___ Material shown ___

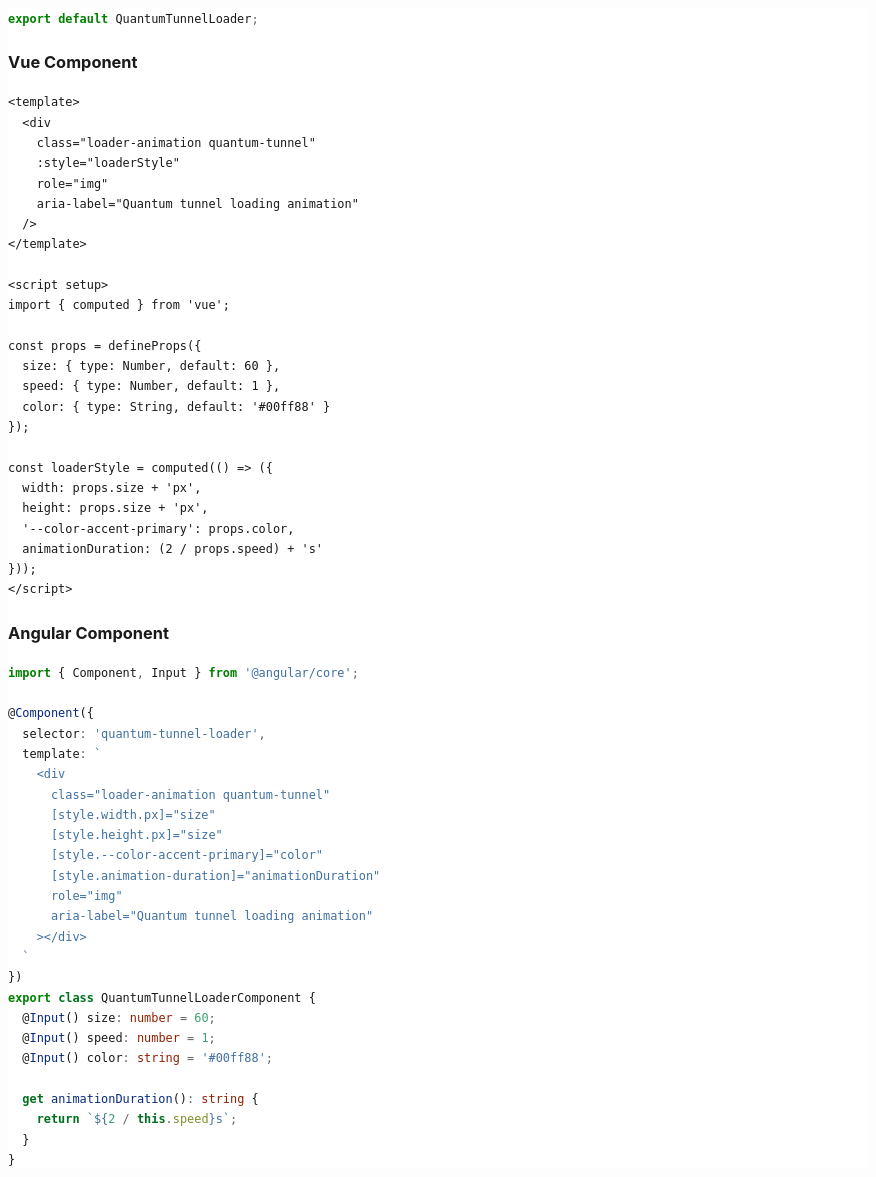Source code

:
 ```jsx
export default QuantumTunnelLoader;
```

### Vue Component

```vue
<template>
  <div 
    class="loader-animation quantum-tunnel"
    :style="loaderStyle"
    role="img"
    aria-label="Quantum tunnel loading animation"
  />
</template>

<script setup>
import { computed } from 'vue';

const props = defineProps({
  size: { type: Number, default: 60 },
  speed: { type: Number, default: 1 },
  color: { type: String, default: '#00ff88' }
});

const loaderStyle = computed(() => ({
  width: props.size + 'px',
  height: props.size + 'px',
  '--color-accent-primary': props.color,
  animationDuration: (2 / props.speed) + 's'
}));
</script>
```

### Angular Component

```typescript
import { Component, Input } from '@angular/core';

@Component({
  selector: 'quantum-tunnel-loader',
  template: `
    <div 
      class="loader-animation quantum-tunnel"
      [style.width.px]="size"
      [style.height.px]="size"
      [style.--color-accent-primary]="color"
      [style.animation-duration]="animationDuration"
      role="img"
      aria-label="Quantum tunnel loading animation"
    ></div>
  `
})
export class QuantumTunnelLoaderComponent {
  @Input() size: number = 60;
  @Input() speed: number = 1;
  @Input() color: string = '#00ff88';
  
  get animationDuration(): string {
    return `${2 / this.speed}s`;
  }
}
```
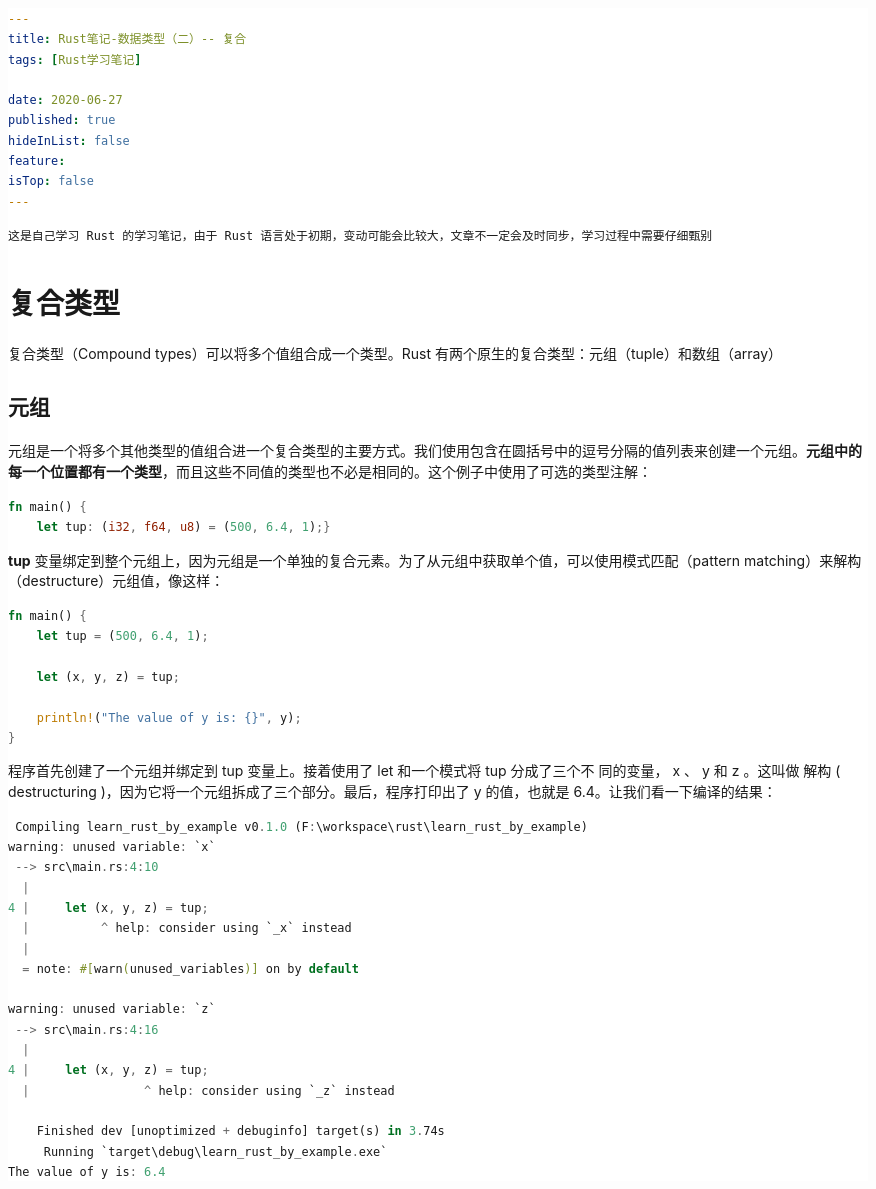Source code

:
 ```yaml
---
title: Rust笔记-数据类型（二）-- 复合
tags: [Rust学习笔记]

date: 2020-06-27
published: true
hideInList: false
feature: 
isTop: false
---
```




`这是自己学习 Rust 的学习笔记，由于 Rust 语言处于初期，变动可能会比较大，文章不一定会及时同步，学习过程中需要仔细甄别`

# 复合类型

复合类型（Compound types）可以将多个值组合成一个类型。Rust 有两个原生的复合类型：元组（tuple）和数组（array）

## 元组


元组是一个将多个其他类型的值组合进一个复合类型的主要方式。我们使用包含在圆括号中的逗号分隔的值列表来创建一个元组。**元组中的每一个位置都有一个类型**，而且这些不同值的类型也不必是相同的。这个例子中使用了可选的类型注解：

```rust
fn main() {
    let tup: (i32, f64, u8) = (500, 6.4, 1);}
```

**tup** 变量绑定到整个元组上，因为元组是一个单独的复合元素。为了从元组中获取单个值，可以使用模式匹配（pattern matching）来解构（destructure）元组值，像这样：

```rust
fn main() {
    let tup = (500, 6.4, 1);

    let (x, y, z) = tup;

    println!("The value of y is: {}", y);
}
```
程序首先创建了一个元组并绑定到 tup 变量上。接着使用了 let 和一个模式将 tup 分成了三个不 同的变量， x 、 y 和 z 。这叫做 解构 ( destructuring )，因为它将一个元组拆成了三个部分。最后，程序打印出了 y 的值，也就是 6.4。让我们看一下编译的结果：

```rust
 Compiling learn_rust_by_example v0.1.0 (F:\workspace\rust\learn_rust_by_example)
warning: unused variable: `x`
 --> src\main.rs:4:10
  |
4 |     let (x, y, z) = tup;
  |          ^ help: consider using `_x` instead
  |
  = note: #[warn(unused_variables)] on by default

warning: unused variable: `z`
 --> src\main.rs:4:16
  |
4 |     let (x, y, z) = tup;
  |                ^ help: consider using `_z` instead

    Finished dev [unoptimized + debuginfo] target(s) in 3.74s
     Running `target\debug\learn_rust_by_example.exe`
The value of y is: 6.4
```
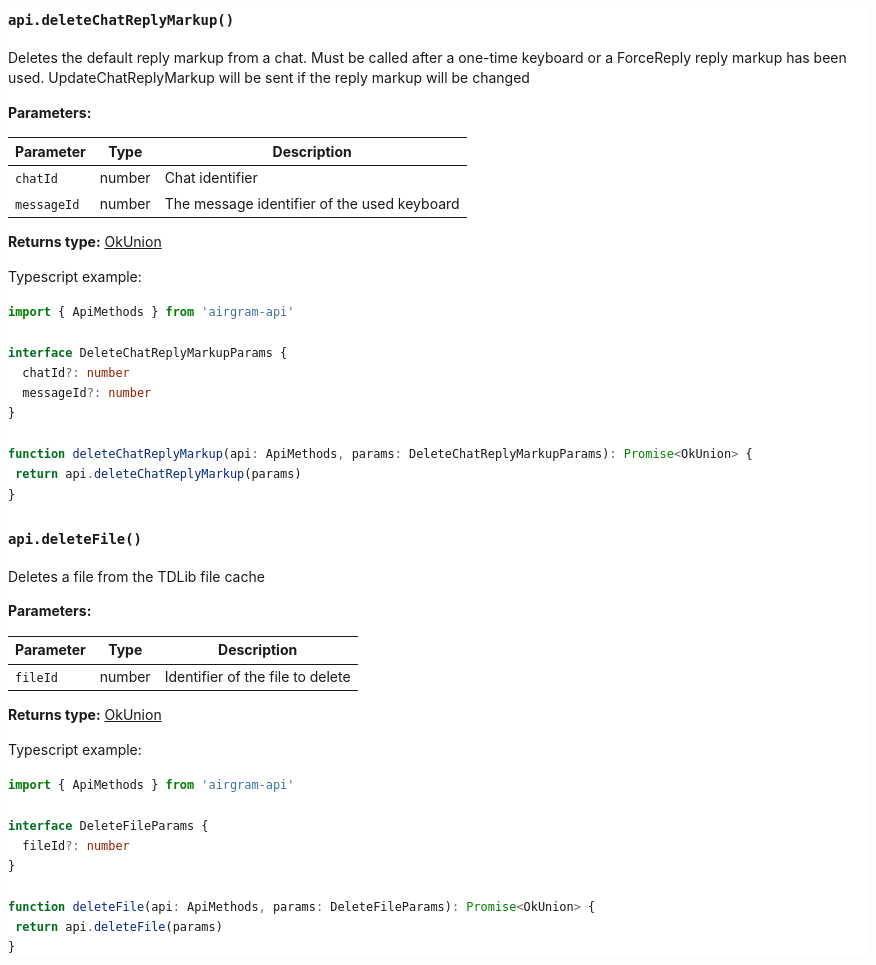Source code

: 
### `api.deleteChatReplyMarkup()`
Deletes the default reply markup from a chat. Must be called after a one-time keyboard or a ForceReply reply markup has been used. UpdateChatReplyMarkup will be sent if the reply markup will be changed


**Parameters:**

| Parameter | Type | Description |
| ---- | ---- | ---- |
| `chatId` | number | Chat identifier |
| `messageId` | number | The message identifier of the used keyboard |


**Returns type:** [OkUnion](./td-outputs.md#okunion)


Typescript example:
```typescript
import { ApiMethods } from 'airgram-api'

interface DeleteChatReplyMarkupParams {
  chatId?: number
  messageId?: number
}

function deleteChatReplyMarkup(api: ApiMethods, params: DeleteChatReplyMarkupParams): Promise<OkUnion> {
 return api.deleteChatReplyMarkup(params)
}
```


### `api.deleteFile()`
Deletes a file from the TDLib file cache


**Parameters:**

| Parameter | Type | Description |
| ---- | ---- | ---- |
| `fileId` | number | Identifier of the file to delete |


**Returns type:** [OkUnion](./td-outputs.md#okunion)


Typescript example:
```typescript
import { ApiMethods } from 'airgram-api'

interface DeleteFileParams {
  fileId?: number
}

function deleteFile(api: ApiMethods, params: DeleteFileParams): Promise<OkUnion> {
 return api.deleteFile(params)
}
```
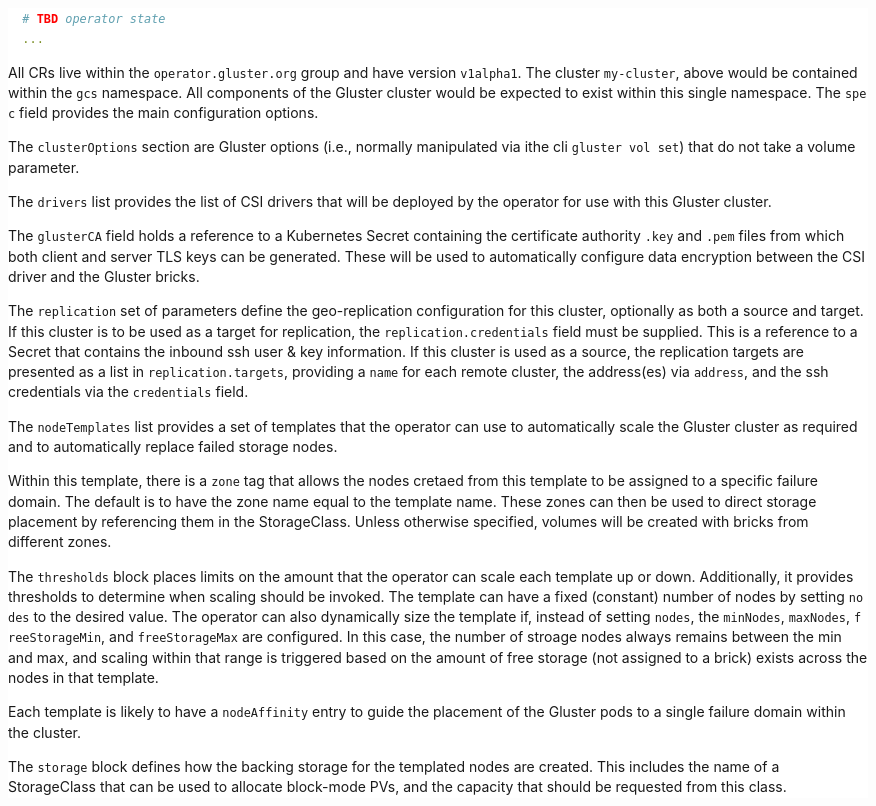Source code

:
 ```yaml
  # TBD operator state
  ...
```

All CRs live within the `operator.gluster.org` group and have version
`v1alpha1`. The cluster `my-cluster`, above would be contained within the `gcs`
namespace. All components of the Gluster cluster would be expected to exist
within this single namespace. The `spec` field provides the main configuration
options.

The `clusterOptions` section are Gluster options (i.e., normally manipulated
via ithe cli `gluster vol set`) that do not take a volume parameter.

The `drivers` list provides the list of CSI drivers that will be deployed by
the operator for use with this Gluster cluster.

The `glusterCA` field holds a reference to a Kubernetes Secret containing the
certificate authority `.key` and `.pem` files from which both client and server
TLS keys can be generated. These will be used to automatically configure data
encryption between the CSI driver and the Gluster bricks.

The `replication` set of parameters define the geo-replication configuration
for this cluster, optionally as both a source and target. If this cluster is to
be used as a target for replication, the `replication.credentials` field must
be supplied. This is a reference to a Secret that contains the inbound ssh user
& key information. If this cluster is used as a source, the replication targets
are presented as a list in `replication.targets`, providing a `name` for each
remote cluster, the address(es) via `address`, and the ssh credentials via the
`credentials` field.

The `nodeTemplates` list provides a set of templates that the operator can use
to automatically scale the Gluster cluster as required and to automatically
replace failed storage nodes.

Within this template, there is a `zone` tag that allows the nodes cretaed from
this template to be assigned to a specific failure domain. The default is to
have the zone name equal to the template name. These zones can then be used to
direct storage placement by referencing them in the StorageClass. Unless
otherwise specified, volumes will be created with bricks from different zones.

The `thresholds` block places limits on the amount that the operator can scale
each template up or down. Additionally, it provides thresholds to determine
when scaling should be invoked. The template can have a fixed (constant) number
of nodes by setting `nodes` to the desired value. The operator can also
dynamically size the template if, instead of setting `nodes`, the `minNodes`,
`maxNodes`, `freeStorageMin`, and `freeStorageMax` are configured. In this
case, the number of stroage nodes always remains between the min and max, and
scaling within that range is triggered based on the amount of free storage (not
assigned to a brick) exists across the nodes in that template.

Each template is likely to have a `nodeAffinity` entry to guide the placement
of the Gluster pods to a single failure domain within the cluster.

The `storage` block defines how the backing storage for the templated nodes are
created. This includes the name of a StorageClass that can be used to allocate
block-mode PVs, and the capacity that should be requested from this class.
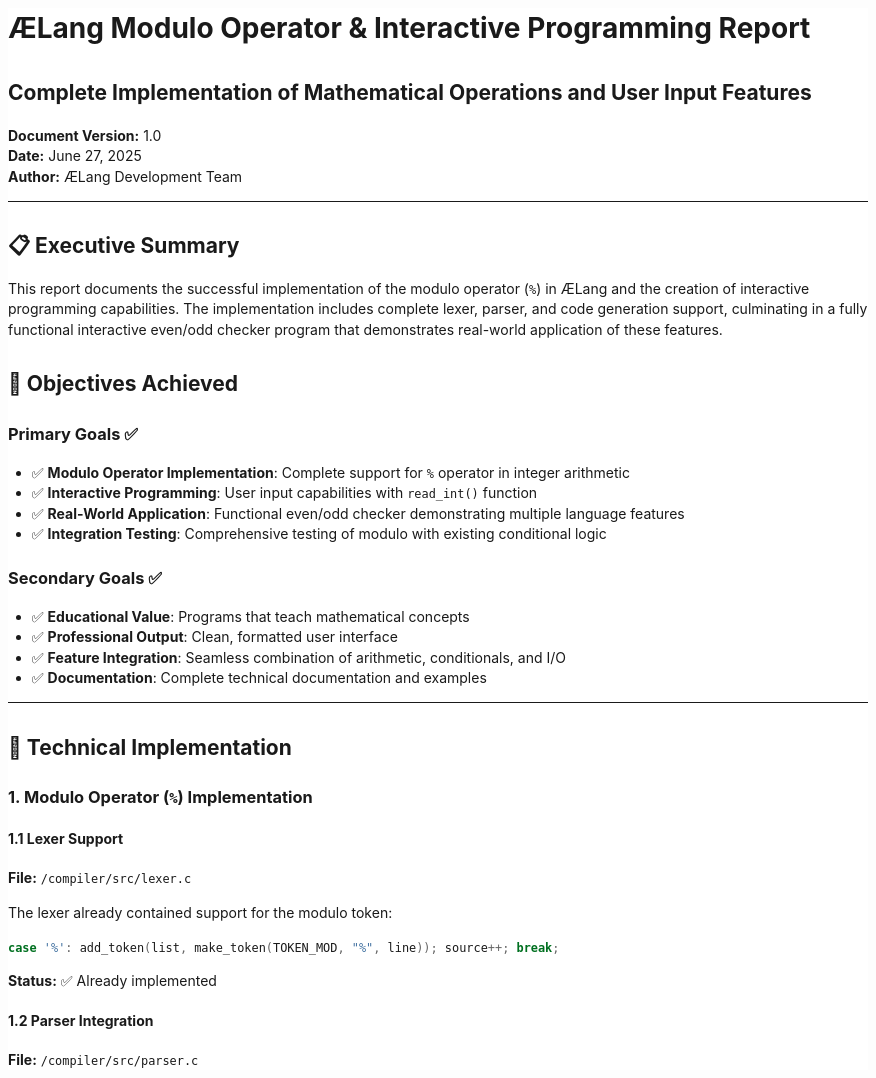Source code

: # ÆLang Modulo Operator & Interactive Programming Report
## Complete Implementation of Mathematical Operations and User Input Features

**Document Version:** 1.0  
**Date:** June 27, 2025  
**Author:** ÆLang Development Team  

---

## 📋 Executive Summary

This report documents the successful implementation of the modulo operator (`%`) in ÆLang and the creation of interactive programming capabilities. The implementation includes complete lexer, parser, and code generation support, culminating in a fully functional interactive even/odd checker program that demonstrates real-world application of these features.

## 🎯 Objectives Achieved

### Primary Goals ✅
- ✅ **Modulo Operator Implementation**: Complete support for `%` operator in integer arithmetic
- ✅ **Interactive Programming**: User input capabilities with `read_int()` function
- ✅ **Real-World Application**: Functional even/odd checker demonstrating multiple language features
- ✅ **Integration Testing**: Comprehensive testing of modulo with existing conditional logic

### Secondary Goals ✅
- ✅ **Educational Value**: Programs that teach mathematical concepts
- ✅ **Professional Output**: Clean, formatted user interface
- ✅ **Feature Integration**: Seamless combination of arithmetic, conditionals, and I/O
- ✅ **Documentation**: Complete technical documentation and examples

---

## 🔧 Technical Implementation

### 1. Modulo Operator (`%`) Implementation

#### 1.1 Lexer Support
**File:** `/compiler/src/lexer.c`

The lexer already contained support for the modulo token:
```c
case '%': add_token(list, make_token(TOKEN_MOD, "%", line)); source++; break;
```

**Status:** ✅ Already implemented

#### 1.2 Parser Integration
**File:** `/compiler/src/parser.c`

___

→ **To do**:
Among the entries above, the line containing "the operator for", the line containing "the replication targets", and all lines between them are to be restated word for word; nothing else belongs in the reply.

→ **Output for this exercise**:
the operator for use with this Gluster cluster.

The `glusterCA` field holds a reference to a Kubernetes Secret containing the
certificate authority `.key` and `.pem` files from which both client and server
TLS keys can be generated. These will be used to automatically configure data
encryption between the CSI driver and the Gluster bricks.

The `replication` set of parameters define the geo-replication configuration
for this cluster, optionally as both a source and target. If this cluster is to
be used as a target for replication, the `replication.credentials` field must
be supplied. This is a reference to a Secret that contains the inbound ssh user
& key information. If this cluster is used as a source, the replication targets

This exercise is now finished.